Para isso, deixa-se contaminar pelo que lê, vê, ouve. Os livros, a pintura e a dança, a música são inspirações permanentes. Um exemplo: Francesco parte da pintura, mais precisamente de Os Violinistas, de Chagall. “Ele já estava comigo há muito tempo, não com toda a história que depois fui descobrindo enquanto escrevia, porque tudo na minha escrita nasce de forma muito orgânica”, salienta. Há também um voo. O voo de Celeste. “Gosto de quando a Celeste cai da janela”, diz Sandra. E é outra vez Chagall, e às suas figuras fantásticas que voam nos céus. “Lembro-me da minha avó que era muito magrinha. Um dia estava a despedir-me dela e ela estava a estender roupa. Ela dizia-me adeus e estava muito vento e eu pensar que ela podia voar.” Era a avó Celeste. Sandra quis pôr essa imagem num livro onde, a par com a dureza da existência, é possível ter violinistas em telhados e pessoas que voam. “Queria usar esses diferentes estímulos e camadas, e todas as lendas e as narrativas contadas à lareira estão recheadas disto. É um território muito bom para poder fazer uso deste lado”, acrescenta sobre esse mundo rural onde foi buscar vocabulário que enriqueceu mais a ouvir contadores de histórias; um território onde cada palavra é medida e não se fala por falar. Tudo tem um sentido, nem que seja nada óbvio ou pouco verosímil. Ode ser real ou poético ou as duas coisas ao mesmo tempo, até porque também na vida não há uma separação entre poesia e realidade.

A linguagem dos campos mistura-se, enquanto referente, com leituras antigas.

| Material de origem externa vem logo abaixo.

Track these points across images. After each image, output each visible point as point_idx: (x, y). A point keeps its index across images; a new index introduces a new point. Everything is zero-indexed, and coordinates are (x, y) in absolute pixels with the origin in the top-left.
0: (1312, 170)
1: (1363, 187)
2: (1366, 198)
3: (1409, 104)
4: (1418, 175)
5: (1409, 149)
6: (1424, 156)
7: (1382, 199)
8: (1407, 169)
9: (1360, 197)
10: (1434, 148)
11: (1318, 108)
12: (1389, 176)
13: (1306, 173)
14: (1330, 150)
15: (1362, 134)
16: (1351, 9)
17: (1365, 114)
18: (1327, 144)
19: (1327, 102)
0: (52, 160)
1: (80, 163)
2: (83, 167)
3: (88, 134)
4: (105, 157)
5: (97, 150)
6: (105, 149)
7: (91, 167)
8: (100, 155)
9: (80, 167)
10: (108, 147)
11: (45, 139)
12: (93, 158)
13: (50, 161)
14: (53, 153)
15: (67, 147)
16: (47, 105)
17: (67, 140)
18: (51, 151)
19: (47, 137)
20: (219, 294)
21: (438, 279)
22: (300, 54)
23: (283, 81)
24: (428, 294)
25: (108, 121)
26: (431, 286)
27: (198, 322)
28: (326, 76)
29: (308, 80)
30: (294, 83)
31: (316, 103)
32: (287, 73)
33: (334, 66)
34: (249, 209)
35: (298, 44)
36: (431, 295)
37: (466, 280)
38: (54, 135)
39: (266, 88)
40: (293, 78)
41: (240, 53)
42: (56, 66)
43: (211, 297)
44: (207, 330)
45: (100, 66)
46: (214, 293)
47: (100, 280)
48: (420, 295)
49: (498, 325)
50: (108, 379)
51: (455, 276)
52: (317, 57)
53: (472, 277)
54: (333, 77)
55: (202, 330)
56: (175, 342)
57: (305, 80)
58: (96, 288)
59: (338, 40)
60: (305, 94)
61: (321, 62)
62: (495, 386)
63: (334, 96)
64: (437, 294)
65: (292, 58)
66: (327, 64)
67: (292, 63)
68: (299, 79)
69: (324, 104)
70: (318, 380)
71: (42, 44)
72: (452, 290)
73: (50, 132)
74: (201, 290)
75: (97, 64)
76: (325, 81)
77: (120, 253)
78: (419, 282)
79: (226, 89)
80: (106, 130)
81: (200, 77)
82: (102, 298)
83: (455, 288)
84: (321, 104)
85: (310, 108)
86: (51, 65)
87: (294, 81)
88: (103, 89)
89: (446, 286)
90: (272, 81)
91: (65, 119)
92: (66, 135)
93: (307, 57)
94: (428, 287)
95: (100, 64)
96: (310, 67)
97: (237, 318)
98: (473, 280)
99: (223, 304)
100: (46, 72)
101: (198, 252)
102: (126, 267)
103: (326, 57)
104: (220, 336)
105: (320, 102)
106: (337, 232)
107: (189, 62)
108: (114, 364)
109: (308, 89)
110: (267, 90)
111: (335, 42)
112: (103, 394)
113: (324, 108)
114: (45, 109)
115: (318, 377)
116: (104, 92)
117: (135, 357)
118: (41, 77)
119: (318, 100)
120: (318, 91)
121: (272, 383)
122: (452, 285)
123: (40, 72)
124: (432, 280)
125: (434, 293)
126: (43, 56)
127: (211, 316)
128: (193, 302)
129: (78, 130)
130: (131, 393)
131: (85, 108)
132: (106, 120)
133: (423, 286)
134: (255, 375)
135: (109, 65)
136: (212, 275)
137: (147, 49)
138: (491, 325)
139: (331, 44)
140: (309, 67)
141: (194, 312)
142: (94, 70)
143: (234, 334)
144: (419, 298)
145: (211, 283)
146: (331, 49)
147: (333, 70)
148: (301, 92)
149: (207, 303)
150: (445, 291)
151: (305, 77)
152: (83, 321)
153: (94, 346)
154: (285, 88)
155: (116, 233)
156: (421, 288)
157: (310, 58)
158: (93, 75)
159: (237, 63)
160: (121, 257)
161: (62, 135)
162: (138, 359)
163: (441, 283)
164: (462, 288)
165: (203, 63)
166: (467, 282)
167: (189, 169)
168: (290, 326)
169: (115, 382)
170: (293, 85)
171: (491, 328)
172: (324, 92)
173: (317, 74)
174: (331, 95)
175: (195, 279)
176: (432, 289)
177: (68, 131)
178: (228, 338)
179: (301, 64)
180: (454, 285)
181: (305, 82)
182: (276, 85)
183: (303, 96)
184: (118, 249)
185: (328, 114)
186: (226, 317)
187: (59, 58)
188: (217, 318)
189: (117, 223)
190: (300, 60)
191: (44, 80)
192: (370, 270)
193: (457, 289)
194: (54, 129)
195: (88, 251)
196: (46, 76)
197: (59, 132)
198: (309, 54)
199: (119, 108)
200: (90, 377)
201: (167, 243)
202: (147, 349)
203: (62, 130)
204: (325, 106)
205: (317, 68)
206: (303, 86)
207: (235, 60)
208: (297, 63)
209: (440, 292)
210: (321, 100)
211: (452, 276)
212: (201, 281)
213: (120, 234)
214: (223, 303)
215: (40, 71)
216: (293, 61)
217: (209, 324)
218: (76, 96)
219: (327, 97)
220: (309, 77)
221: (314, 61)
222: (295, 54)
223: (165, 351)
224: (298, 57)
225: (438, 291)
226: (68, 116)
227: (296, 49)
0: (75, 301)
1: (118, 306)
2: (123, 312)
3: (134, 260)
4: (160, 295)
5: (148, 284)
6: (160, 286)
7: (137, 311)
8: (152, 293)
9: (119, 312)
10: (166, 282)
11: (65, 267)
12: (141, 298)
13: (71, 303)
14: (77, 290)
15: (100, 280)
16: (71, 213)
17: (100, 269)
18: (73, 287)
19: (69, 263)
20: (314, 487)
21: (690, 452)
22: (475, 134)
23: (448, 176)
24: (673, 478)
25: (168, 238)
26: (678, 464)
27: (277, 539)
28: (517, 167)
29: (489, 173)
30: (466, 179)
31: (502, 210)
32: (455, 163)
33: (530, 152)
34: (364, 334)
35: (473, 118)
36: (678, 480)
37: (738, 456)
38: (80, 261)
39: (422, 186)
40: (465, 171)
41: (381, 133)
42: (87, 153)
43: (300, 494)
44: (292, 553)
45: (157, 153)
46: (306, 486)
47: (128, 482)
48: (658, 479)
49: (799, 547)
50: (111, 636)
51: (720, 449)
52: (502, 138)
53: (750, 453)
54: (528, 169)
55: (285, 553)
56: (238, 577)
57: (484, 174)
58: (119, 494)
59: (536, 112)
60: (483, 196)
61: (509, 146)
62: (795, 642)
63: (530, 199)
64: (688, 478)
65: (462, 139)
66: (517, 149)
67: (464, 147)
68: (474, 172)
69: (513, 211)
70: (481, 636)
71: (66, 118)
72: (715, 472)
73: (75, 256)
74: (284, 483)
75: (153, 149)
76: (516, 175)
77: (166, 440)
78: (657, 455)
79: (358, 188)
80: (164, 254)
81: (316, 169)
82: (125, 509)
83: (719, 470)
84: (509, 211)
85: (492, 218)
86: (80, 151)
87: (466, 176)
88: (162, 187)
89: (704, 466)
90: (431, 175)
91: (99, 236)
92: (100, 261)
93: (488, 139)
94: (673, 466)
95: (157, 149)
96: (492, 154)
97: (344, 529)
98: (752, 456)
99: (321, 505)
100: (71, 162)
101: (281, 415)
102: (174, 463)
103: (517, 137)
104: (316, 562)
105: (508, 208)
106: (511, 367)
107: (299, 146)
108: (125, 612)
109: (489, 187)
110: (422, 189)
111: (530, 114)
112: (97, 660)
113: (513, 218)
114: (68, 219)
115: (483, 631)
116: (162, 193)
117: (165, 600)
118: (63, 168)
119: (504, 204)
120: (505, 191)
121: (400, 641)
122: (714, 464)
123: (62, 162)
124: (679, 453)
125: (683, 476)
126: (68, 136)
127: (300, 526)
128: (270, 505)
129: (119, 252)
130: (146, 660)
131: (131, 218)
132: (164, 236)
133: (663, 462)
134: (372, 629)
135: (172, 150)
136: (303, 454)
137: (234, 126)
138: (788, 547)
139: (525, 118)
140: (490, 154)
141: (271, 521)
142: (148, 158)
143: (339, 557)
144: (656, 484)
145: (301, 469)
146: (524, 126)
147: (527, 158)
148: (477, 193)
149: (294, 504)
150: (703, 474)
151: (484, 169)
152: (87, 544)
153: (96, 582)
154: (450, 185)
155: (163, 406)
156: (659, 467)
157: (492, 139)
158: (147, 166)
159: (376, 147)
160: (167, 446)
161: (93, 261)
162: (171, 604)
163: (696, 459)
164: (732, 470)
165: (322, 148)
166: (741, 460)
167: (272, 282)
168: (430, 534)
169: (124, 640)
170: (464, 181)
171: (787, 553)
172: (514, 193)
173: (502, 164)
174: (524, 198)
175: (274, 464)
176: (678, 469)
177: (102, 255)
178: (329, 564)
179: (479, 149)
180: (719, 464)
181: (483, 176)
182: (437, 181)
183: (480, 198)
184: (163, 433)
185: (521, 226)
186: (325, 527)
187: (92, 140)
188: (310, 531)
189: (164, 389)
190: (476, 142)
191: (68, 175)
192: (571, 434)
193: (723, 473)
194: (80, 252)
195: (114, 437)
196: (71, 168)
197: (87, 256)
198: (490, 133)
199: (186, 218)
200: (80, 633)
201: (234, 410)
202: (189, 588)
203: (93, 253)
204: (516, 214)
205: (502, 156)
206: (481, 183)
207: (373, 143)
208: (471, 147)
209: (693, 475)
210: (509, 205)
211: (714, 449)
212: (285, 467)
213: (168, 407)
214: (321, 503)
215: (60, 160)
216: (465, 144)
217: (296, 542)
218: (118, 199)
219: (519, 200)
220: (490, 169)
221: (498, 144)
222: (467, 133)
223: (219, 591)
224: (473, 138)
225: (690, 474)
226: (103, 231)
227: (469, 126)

Os Pescadores, de Raul Brandão, As Ondas, de Virginia Woolf, O Cavaleiro Polaco, de Antonio Muñoz Molina, a poesia de Sophia de Mello Breyner, a de António Ramos Rosa ou de Daniel Faria. Mas também Os Nocturnos de Chopin, tocados por Maria João Pires ou as canções dos The Mission. Coisas da adolescência e da juventude que entram pelo presente nas tais camadas que Sandra Catarino preza. Perceber, aos vinte anos, que saber História seria uma ajuda para entender As Memórias de Adriano, de Marguerite Yourcenar e, ver nisso um bom alibi para desistir do curso de Gestão. Foi o que fez. 

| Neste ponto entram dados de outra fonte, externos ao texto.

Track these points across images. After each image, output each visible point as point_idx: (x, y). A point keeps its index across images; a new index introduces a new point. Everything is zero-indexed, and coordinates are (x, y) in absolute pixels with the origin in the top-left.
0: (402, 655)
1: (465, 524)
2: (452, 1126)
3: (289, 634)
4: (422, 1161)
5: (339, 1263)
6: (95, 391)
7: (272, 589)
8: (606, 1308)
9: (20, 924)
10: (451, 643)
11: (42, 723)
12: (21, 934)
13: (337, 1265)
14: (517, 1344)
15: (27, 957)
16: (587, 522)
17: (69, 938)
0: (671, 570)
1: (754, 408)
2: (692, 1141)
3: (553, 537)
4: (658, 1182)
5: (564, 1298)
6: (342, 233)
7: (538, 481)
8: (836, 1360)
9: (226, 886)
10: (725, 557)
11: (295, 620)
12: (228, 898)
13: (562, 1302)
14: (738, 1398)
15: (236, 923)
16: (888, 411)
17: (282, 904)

“Foi um livro, o de Yourcenar, que lhe demorou tanto a escrever... nele há uma parte em que ela fala da construção do livro. Isso interessou-me muito. Ela dizia que com 25 idosos com cerca de 80 anos se podia construir uma cadeia de elos e chegávamos lá atrás, àquele tempo, através dessas pessoas.  Como se pode chegar lá atrás pensando só nestes nascimentos. Acho a ideia maravilhosa.” Confessa que uma das suas paixões é saber acerca do acto de criação. “Gosto de ler sobre pessoas que criam. Há pouco tempo li um texto sobre o Rui Chafes que tem agora uma exposição de desenho em Guimarães. Gosto muito da maneira de pensar dele. Essas ideias funcionam um bocadinho como um espelho, porque encontro nelas algumas coisas que sinto quando estou a tentar desenvolver uma ideia. Outras vezes é a mera curiosidade acerca de como uma cabeça funciona, perceber as associações, as reflexões. Seja um realizador, um pintor... Claro que a obra fala por si, mas há quem dê mais qualquer coisa além dela, além do que fizeram. Uma entrevista pode não explicar a obra, mas a explicar o seu processo.” Talvez como esta. Sobre o nascimento de um livro acerca do essencial, escrito sem subterfúgios como a erudição ou a falsa simplicidade. Sandra Catarino fala de um mundo que conhece, com a linguagem com que esse mundo existe e é capaz de o escrever dominando recursos poéticos, linguísticos e, mais importante, emocionais.